9 Eylül 2015 Çarşamba

Safranbolu'nun Tek Deniz Feneri Söndü



SAFRANBOLU'NUN TEK DENİZ FENERİ SÖNDÜ

            Şair yazar Hüseyin Avni Cinozoğlu, tedavi gördüğü Zonguldak Bülent Ecevit Üniversitesi araştırma hastanesinde, 4 eylül 2015 tarihinde hayatını kaybetti. Cenazesi 5 eylül cumartesi günü Karabük'ün Safranbolu ilçesindeki Dedeloğlu camiinde, öğle namazına müteakip kılınan cenaze namazının ardından Meşeliboğaz'daki aile mezarlığına defnedildi.

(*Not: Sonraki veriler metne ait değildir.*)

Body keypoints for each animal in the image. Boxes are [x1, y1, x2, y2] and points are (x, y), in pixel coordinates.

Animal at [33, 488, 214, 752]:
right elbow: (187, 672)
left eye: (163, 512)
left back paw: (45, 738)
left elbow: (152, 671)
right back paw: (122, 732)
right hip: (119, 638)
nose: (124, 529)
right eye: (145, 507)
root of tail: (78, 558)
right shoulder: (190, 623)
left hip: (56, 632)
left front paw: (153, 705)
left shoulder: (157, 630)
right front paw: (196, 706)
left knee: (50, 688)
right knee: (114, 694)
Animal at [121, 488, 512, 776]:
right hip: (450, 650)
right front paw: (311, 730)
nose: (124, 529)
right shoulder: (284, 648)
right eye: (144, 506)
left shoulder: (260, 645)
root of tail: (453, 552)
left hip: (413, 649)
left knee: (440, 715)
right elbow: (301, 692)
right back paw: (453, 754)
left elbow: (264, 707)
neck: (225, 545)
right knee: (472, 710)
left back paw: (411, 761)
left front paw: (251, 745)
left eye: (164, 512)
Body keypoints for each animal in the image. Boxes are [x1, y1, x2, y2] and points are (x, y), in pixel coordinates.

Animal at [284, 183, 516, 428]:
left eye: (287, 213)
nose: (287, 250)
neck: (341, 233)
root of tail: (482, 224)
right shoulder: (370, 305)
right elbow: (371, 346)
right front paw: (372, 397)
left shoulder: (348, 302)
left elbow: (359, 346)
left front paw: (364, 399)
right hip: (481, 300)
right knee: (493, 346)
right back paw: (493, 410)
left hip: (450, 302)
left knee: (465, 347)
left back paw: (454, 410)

            Hayatını şiire ve edebiyata vakfetmiş, Anadolu'daki bir kasabada sanat ve edebiyatın güçlenmesi ve hayata daha kuvvetli aksedebilmesi için uzun ve zorlu mücadeleler vermiş değerli bir şairdi.

            Cinozoğlu 1955 yılında Karabük'te doğdu. İstanbul Üniversitesi Hukuk Fakültesinden 1977'de mezun oldu. Şiirleri ve yazıları, 1978 yılından başlayarak, önde gelen birçok edebiyat dergisinde uzun yıllar yayınlandı. Yazdığı denemeler, öyküler, şiirler, belgesel senaryoları, çeşitli ulusal ödüllere değer görüldü. Şairin on dokuz şiir kitabı yayınladı. İlk şiir kitabı 1977 yılında yayınlanan "Her Şafakta Büyüdüler", son şiir kitabı 2011'de çıkan "Makam-ı Aşk Her Dem Ali" adlı eseridir.

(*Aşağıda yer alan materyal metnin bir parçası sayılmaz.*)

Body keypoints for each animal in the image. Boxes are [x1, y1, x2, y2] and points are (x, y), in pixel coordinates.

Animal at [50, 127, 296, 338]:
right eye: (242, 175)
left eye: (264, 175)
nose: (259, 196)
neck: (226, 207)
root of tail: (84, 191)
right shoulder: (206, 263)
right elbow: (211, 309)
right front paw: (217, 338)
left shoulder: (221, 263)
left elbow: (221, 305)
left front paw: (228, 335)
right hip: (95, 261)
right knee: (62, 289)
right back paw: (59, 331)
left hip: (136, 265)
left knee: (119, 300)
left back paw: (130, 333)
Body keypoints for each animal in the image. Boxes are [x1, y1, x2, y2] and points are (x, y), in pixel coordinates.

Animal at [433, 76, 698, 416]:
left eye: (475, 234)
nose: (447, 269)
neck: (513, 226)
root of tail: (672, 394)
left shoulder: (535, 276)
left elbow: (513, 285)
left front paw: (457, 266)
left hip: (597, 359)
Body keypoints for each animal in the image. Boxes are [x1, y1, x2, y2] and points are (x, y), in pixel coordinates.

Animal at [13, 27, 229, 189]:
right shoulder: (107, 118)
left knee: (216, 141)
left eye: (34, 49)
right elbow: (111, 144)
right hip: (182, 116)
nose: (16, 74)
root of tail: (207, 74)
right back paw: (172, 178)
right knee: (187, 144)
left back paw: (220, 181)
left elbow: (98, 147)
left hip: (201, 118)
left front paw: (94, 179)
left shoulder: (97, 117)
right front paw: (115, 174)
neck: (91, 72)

            Hüseyin Avni Cinozoğlu edebiyatın çoğu alanında çalışan üretken bir sanatçıydı. Deneysel roman, öykü seçkisi, eleştirel deneme, monografi, belgesel senaryoları, çocuk hikayeleri içeren çeşitli kitaplar da yazmıştır. 2009 yılında çıkarmaya başladığı "Zalifre Yazıları" adlı dergiyi Temmuz 2015'e kadar 24 sayı boyunca okuruna ulaştırmıştır.

            Ben şahsen kendisini kişisel olarak tanımam, hiç görmedim. O Safranbolu'da ben Batman'da. Birbirinden epeyce uzak mekanlarda ikamet ettik. Zalifre Yazıları dergisine aboneliğim ve imzalı kitap koleksiyonculuğum nedeniyle tanışmıştık. Yüz yüze konuşmak hiç nasip olmadı. Sadece edebiyat ortak paydasında, nadir olarak yazıştık.

            Yaklaşık iki hafta önce telefonumu aramıştı. Müsait olamadığım için açamamış, ertesi gün ben onu aramıştım. Hemen hiç görüşmediğimiz için, neden aradığını epeyce merak etmiştim. Telefonda rahatsızlığından bahsetti, hastanede yattığını ifade etti. Helalleştik. Dua edeceğimi tekrar tekrar ifade ettim. Sevindi. Bunu şunun için anlatıyorum. Yaşlı bir şairin, kendisine hiç hakkı geçmemiş, yüz yüze dahi görüşmediği benim gibi bir okuruyla telefon etme nezaketini gösterip, helalleşme inceliği, beni ziyadesiyle etkilemişti.

            Bugün Hüseyin Avni Cinozoğlu'nun vefatını öğrenip, büyük bir teessür içinde bu yazıyı yazarken, şairin kişisel sosyal medya hesabında paylaşılmış bir video röportajındaki sözleri, beni daha da sarstı:

            - Allah geçinden versin ama yarın Hüseyin Avni Cinozoğlu öldüğü vakit nasıl anılmak ister?

            - Ben öldükten sonra, benden bahseden kişilerin "Yahu ne iyi adamdı, keşke burada olsaydı." demelerini isterdim. İnsan böyle şeyleri istiyor. Bir de şunu hayal ediyorum. Bizim gibi yazarların asıl doğumu ölümünden sonradır. Bunu ben hissedebiliyorum. (...) O da Allah'ın bir ikramı. Mesela, şu duayı hep ederim ben: "Allahım, ne olur, iyi bir insan olmam için bana yardımcı ol."

            Bence, Hüseyin Avni Cinozoğlu her şeyden öte, kendi dualarında istediği gibi, iyi bir insan olmayı başardı. Ki bu herkese nasip olmayacak büyük bir haslettir. Ayrıca, tutarlı çabaları olan değerli bir sanatçıydı. Şiirimize katkı sunmuş önemli bir şairdi. Yüce Allah, bu şairimizin ebedi mekanını cennet eylesin.